The bitter twist to their narrative is that the outbreak of World War Two in Europe and the ensuing Catastrophe, later defined by the Greek-rooted construction “Holocaust,” quite abruptly transformed the status of Mom’s family members who remained in Europe from your average, lower middle-class but educated Polish Jews into destitute and desperate, would-be refugees – all within the space of a few short weeks. As my grandmother, my Bubba, would repeat and recite to me years later, so many times, temporarily setting down her Yiddish version of The Forward: “Roosevelt closed the Immigratsia, and Hitler murdered my family.” A quarter of a century after the fact, she still spoke of these bitter traumas as though she’d personally known all of the actors involved. In fact Bubba lost all of her sisters and their husbands, all of their children including Mom’s beloved cousin, the girl who shared her own name, Ruchel, and whose stylized 1930’s portrait, holding onto her little sister and a precious old doll, still hangs lovingly on the wall.
Then there was Mom’s eldest brother David, who was ‘different,’ meaning cognitively challenged. David never even had a fighting chance. He simply held too many strikes against him. First, he would never make it past the border of 1930’s America, with all of its prejudices and highly restrictive standards. And second, he’d never have a glimmer of hope with the invading Nazis who’d already widely exterminated disabled Germans and Austrians in their infamous, pre-war Euthanasia program. David, who could have been another Jewish refugee, was also my would-be uncle.

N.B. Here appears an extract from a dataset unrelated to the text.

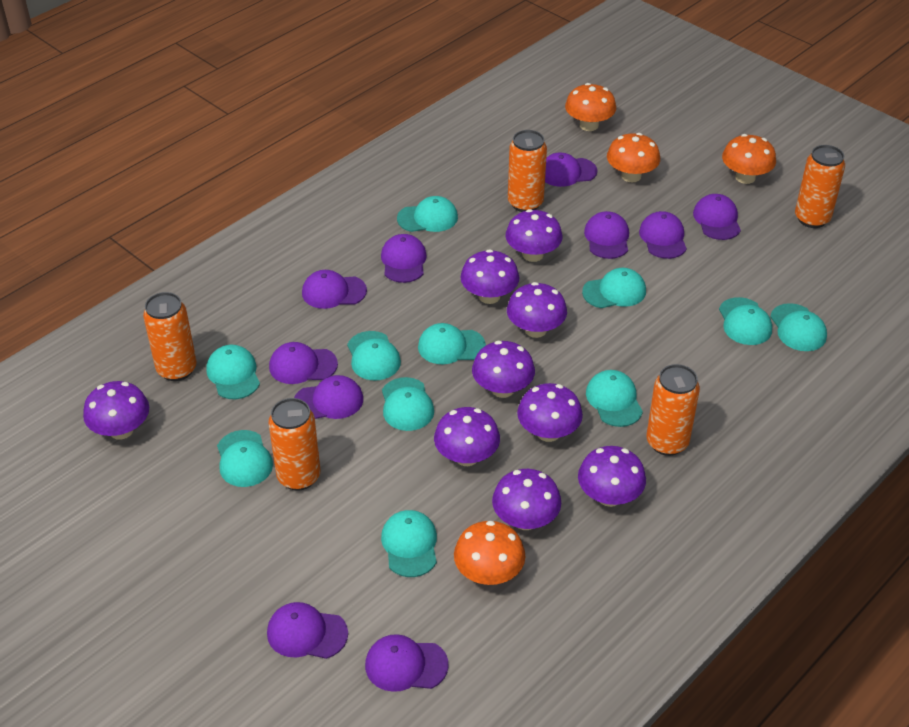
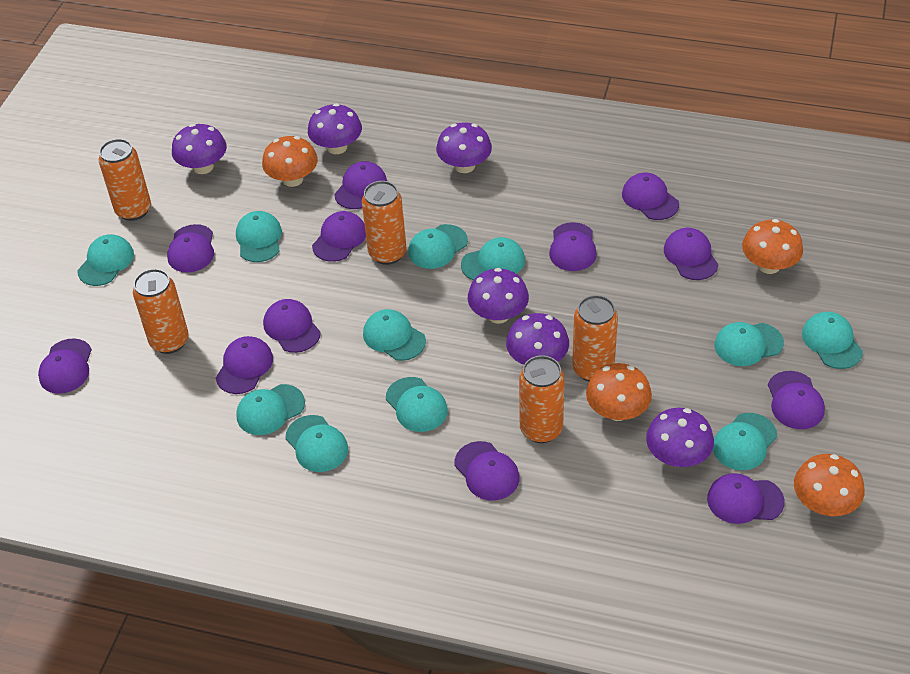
purple cap: [267,602,348,659] [269,342,338,384] [294,375,363,419] [302,270,367,309] [365,634,449,692] [381,234,427,283] [545,153,597,187] [584,211,629,259] [639,211,687,259] [693,194,741,240] = 10 -> [38,338,92,394] [167,224,214,273] [216,336,273,394] [263,299,321,353] [312,211,366,262] [334,161,387,209] [455,441,519,500] [549,222,597,271] [622,173,679,220] [664,228,718,280] [707,473,785,524] [768,371,825,429] = 12
purple mushroom: [83,381,149,439] [434,407,500,466] [460,249,519,304] [472,341,535,398] [492,469,561,530] [505,209,562,262] [507,282,567,338] [517,383,583,442] [578,446,646,507] = 9 -> [172,124,227,174] [308,103,362,154] [436,122,492,173] [468,268,529,324] [506,313,569,365] [646,408,714,467] = 6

Family photo portrait, c. 1928, pre Holocaust Poland
Now fast-forward to today’s Alice in Wonderland political terrain, so bizarrely reminiscent of 1930’s “America First.” Is it any great wonder that sharply painted Stars of David and protest signs insisting on Never Again have been appearing at rallies around the world, including an anti travel-ban demonstration some friends and I recently attended at San Francisco’s Civic Center? The enemy groups targeted may change with time and place, but the central tactic of scapegoating vulnerable minorities, in this case largely but not exclusively our Muslim and Mexican brothers and sisters, stays a constant.
Recently there’s been a rash of desecrations at Jewish cemeteries throughout the country, and multiple threats against Jewish schools and centers, including one that is just down the road of Mom’s current residence. This past February a house in San Francisco’s upscale Marina district was daubed with swastikas, then tagged with the name ‘Joe Mengele’. That would be the infamous Joseph Mengele, the sadistic Nazi doctor who made so many life and death decisions in Auschwitz, and who built a reputation based on his notorious and often deadly experiments on twins. That targeted house is only a few miles from my own apartment, and the image sent shivers down my spine. For many of us, the campaign of hate and scapegoating is hitting uncomfortably close to home.
The next time I go public, together with like-minded friends and colleagues, calling out to resist the latest perverse version of “Make America Great Again,” the Star of David will serve as my own shining, guiding point of light. It will be in memory of our King David from three millennia past, and for my beloved and special would-be Uncle David, would be ‘Refu-Jew,’ shot down like a rabid animal, whose remains lie in some nameless, long forgotten and far away mass grave. May his death and that of so many others not have been in total vain.